» **Work task**
Review the material line by line. Identify and copy every line that contains the string "input".

» **Data shown**
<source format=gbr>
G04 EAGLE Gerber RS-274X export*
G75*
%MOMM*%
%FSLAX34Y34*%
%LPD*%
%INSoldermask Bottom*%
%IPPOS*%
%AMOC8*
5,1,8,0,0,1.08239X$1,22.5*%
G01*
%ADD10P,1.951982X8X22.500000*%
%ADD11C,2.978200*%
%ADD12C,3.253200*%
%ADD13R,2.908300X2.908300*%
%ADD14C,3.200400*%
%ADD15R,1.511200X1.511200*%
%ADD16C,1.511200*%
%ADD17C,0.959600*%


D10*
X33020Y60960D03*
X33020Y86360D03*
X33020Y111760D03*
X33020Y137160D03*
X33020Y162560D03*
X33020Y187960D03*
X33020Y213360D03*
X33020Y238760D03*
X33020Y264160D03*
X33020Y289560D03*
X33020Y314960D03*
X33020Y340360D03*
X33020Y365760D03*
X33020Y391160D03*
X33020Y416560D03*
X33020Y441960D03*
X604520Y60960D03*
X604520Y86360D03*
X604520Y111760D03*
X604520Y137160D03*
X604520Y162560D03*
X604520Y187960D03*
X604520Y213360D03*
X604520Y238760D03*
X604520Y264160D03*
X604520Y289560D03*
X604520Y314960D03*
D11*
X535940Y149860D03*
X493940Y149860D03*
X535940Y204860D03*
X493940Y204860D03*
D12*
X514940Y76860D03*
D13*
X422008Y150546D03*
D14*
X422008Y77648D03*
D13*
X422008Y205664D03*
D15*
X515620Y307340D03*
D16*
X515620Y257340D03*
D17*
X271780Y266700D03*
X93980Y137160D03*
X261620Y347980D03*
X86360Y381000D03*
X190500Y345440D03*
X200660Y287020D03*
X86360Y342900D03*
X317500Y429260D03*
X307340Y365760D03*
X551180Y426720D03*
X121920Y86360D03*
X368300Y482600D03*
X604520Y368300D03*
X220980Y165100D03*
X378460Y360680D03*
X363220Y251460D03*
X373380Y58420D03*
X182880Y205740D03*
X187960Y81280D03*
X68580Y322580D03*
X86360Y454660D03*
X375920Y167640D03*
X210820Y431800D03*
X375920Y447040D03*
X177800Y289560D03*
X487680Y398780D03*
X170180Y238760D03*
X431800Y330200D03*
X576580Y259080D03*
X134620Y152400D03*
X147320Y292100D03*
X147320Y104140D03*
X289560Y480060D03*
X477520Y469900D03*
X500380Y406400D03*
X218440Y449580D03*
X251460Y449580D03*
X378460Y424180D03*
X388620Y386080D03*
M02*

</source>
---
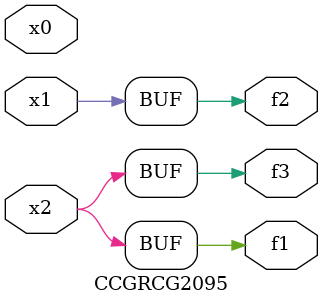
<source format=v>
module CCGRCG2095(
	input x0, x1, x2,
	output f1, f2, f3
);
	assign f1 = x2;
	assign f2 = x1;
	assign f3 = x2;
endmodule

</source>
--
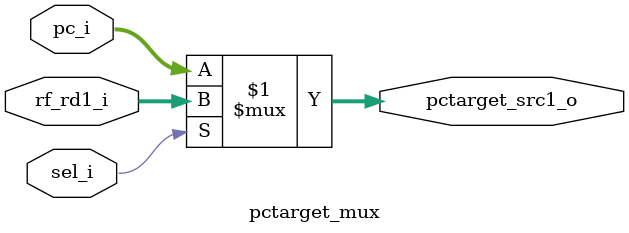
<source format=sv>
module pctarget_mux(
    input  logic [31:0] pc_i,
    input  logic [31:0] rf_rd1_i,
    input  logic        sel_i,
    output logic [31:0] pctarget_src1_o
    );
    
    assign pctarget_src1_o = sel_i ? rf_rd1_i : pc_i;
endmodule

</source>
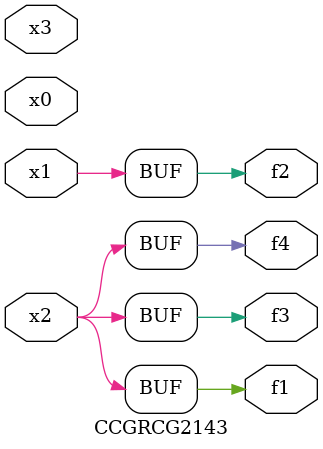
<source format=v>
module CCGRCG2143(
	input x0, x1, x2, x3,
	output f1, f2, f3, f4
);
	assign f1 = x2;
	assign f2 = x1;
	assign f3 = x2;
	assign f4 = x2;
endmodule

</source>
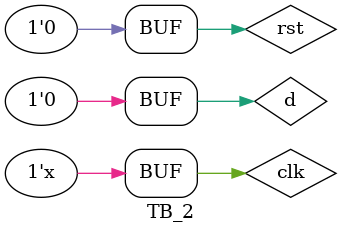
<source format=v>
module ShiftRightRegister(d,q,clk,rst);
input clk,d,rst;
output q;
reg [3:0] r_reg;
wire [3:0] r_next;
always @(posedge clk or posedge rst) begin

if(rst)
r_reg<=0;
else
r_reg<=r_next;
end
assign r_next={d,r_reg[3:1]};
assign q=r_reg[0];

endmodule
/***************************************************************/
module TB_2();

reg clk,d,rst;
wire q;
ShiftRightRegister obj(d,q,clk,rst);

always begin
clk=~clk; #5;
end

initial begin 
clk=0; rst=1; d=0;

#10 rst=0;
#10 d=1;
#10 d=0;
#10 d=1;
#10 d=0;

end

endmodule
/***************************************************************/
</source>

» **Exercise response**
	input x0, x1, x2,
    input  logic [31:0] pc_i,
    input  logic [31:0] rf_rd1_i,
    input  logic        sel_i,
	input x0, x1, x2, x3,
input clk,d,rst;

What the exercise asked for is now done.